The reality of the church is to be found only “in Christ”. “Christ is our origin and our truth. To be a Christian is to be joined to Christ and to be joined to Christ is to be joined to his church.” This is what constitutes the body of Christ. It is this primal connection with Jesus that defines what it means to be a Christian and to be in his church. How this expresses itself will depend largely on missional context. In a liquid culture, Ward says we need a liquid form of church that can express truly what it means to be “in Christ.”
He comments….”To be joined to Christ is to be joined to the body of Christ. This corporate and corporeal expression of Christ is fundamental to any theology of the church. The idea of the body of Christ goes very deep into people’s minds.

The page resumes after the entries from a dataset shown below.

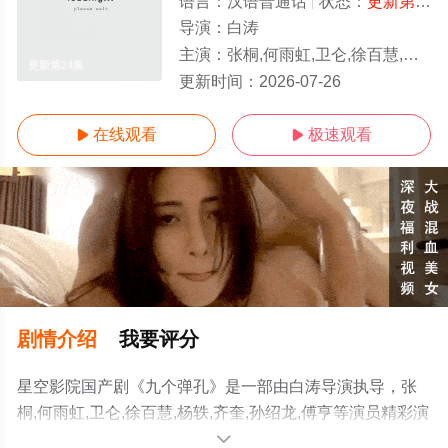
语言：
汉语普通话
状态：
更新第24集
导演：
白涛
主演：
张桐,何雨虹,卫仑,徐百慧,杨轶,齐奎,孙绍龙,傅亨
更新第24集
更新时间：
2026-07-26
在线观看
极速观看


剧情介绍
我要评分
星空影院国产剧《九个弹孔》是一部由白涛导演执导，张
桐,何雨虹,卫仑,徐百慧,杨轶,齐奎,孙绍龙,傅亨等演员精彩演
绎的中国大陆电视剧，手机免费观看高清无删减完整版电

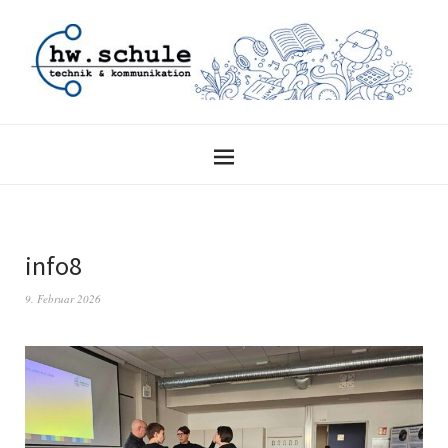
info8
9. Februar 2026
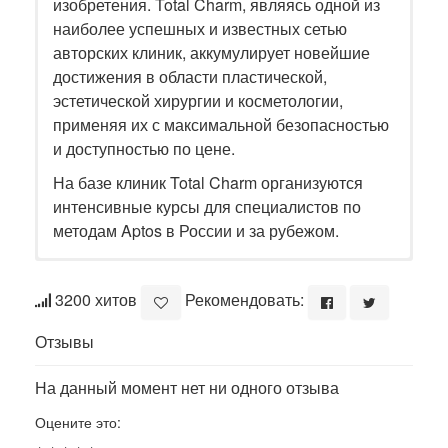
изобретения. Total Charm, являясь одной из
наиболее успешных и известных сетью
авторских клиник, аккумулирует новейшие
достижения в области пластической,
эстетической хирургии и косметологии,
применяя их с максимальной безопасностью
и доступностью по цене.
На базе клиник Total Charm организуются
интенсивные курсы для специалистов по
методам Aptos в России и за рубежом.
3200 хитов
Рекомендовать:
Отзывы
На данный момент нет ни одного отзыва
Оцените это:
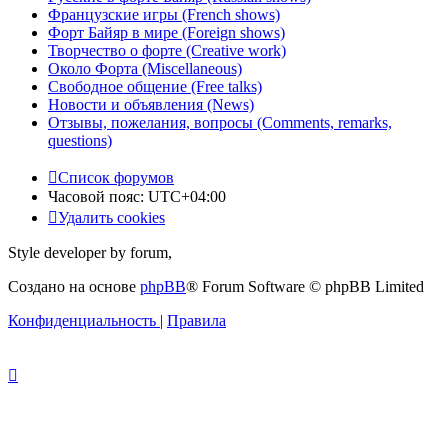
Французские игры (French shows)
Форт Байяр в мире (Foreign shows)
Творчество о форте (Creative work)
Около Форта (Miscellaneous)
Свободное общение (Free talks)
Новости и объявления (News)
Отзывы, пожелания, вопросы (Comments, remarks,
questions)
Список форумов
Часовой пояс:
UTC+04:00
Удалить cookies
Style developer by forum,
Создано на основе
phpBB
® Forum Software © phpBB Limited
Конфиденциальность
|
Правила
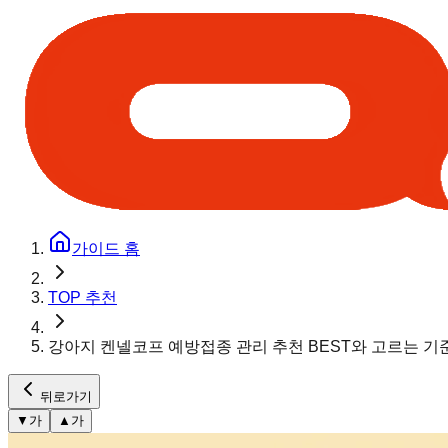
가이드 홈
TOP 추천
강아지 켄넬코프 예방접종 관리 추천 BEST와 고르는 기
뒤로가기
▼
가
▲
가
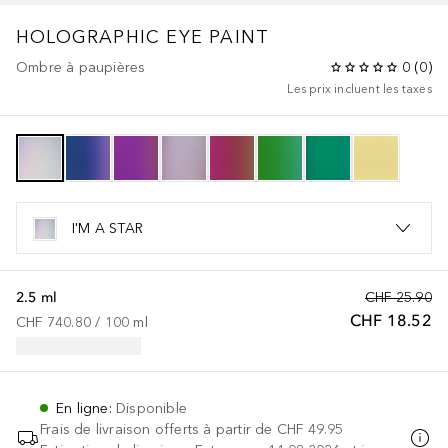
HOLOGRAPHIC EYE PAINT
Ombre à paupières
0
(
0
)
Les prix incluent les taxes
I'M A STAR
2.5 ml
CHF 25.90
CHF 18.52
CHF 740.80
 / 
100
ml
En ligne
:
Disponible
Frais de livraison offerts à partir de
CHF 49.95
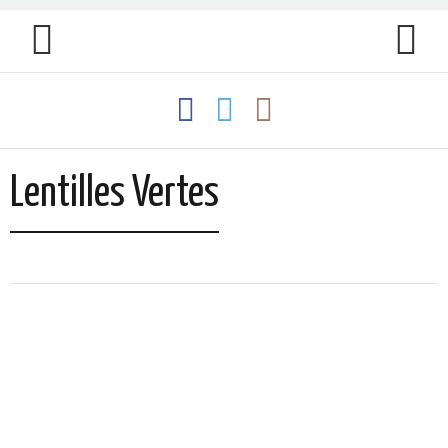
Lentilles Vertes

Yet it is worth reflecting on how we express this truth, for to say that the body of Christ is the church is not the same as saying that the church is the body of Christ. The implication of my reading of Paul’s theology is that we should place significantly more emphasis upon the way our connection to Christ makes us part of the body, rather than the other way around.”
Our problem it seems is that we too quickly identify the concrete-historical expressions of church as the body of Christ. And while there is a truth to this, for the church is the body of Christ, perhaps the greater truth is that the body of Christ is the church. When we say that the church is the body of Christ, it claims a certain authority for a particular expression of church. To say that the body of Christ is the church is to open up possibilities as to how it might express itself. This doesn’t just localize it to one particular expression of church. The body can express itself in many different ways and forms. The distinction is paradigmatic. To restate it in these terms enables us to escape the monopolizing grip that the institutional image of church holds over our theological imaginations and allows us to undertake a journey of re-imagining what it means to be God’s people in our own day and in our own situations.
So how can liquid church express itself? Ward points out that all liquids are characterized by flow. In contrast, solids are located and firm. Shape or solidity, to use Bauman again, is the equivalent of “fixing space” and “binding time” and therefore there is no need for change or movement. However, if we are to envisage a liquid church, then like liquids themselves, movement and change must be part of its basic characteristic. “We need to let go of a static model of church that is based primarily on congregation, programs, and buildings. In its place we need to develop a notion of Christian community, worship, mission, and organization which, like the New Testament ecclesia, is more flexible, adaptive, and responsive to change.” Rather than the later centralist and more ‘solid’ hierarchical structure of the later church, when we look at the structures of the New Testament church we can observe the more fluid network.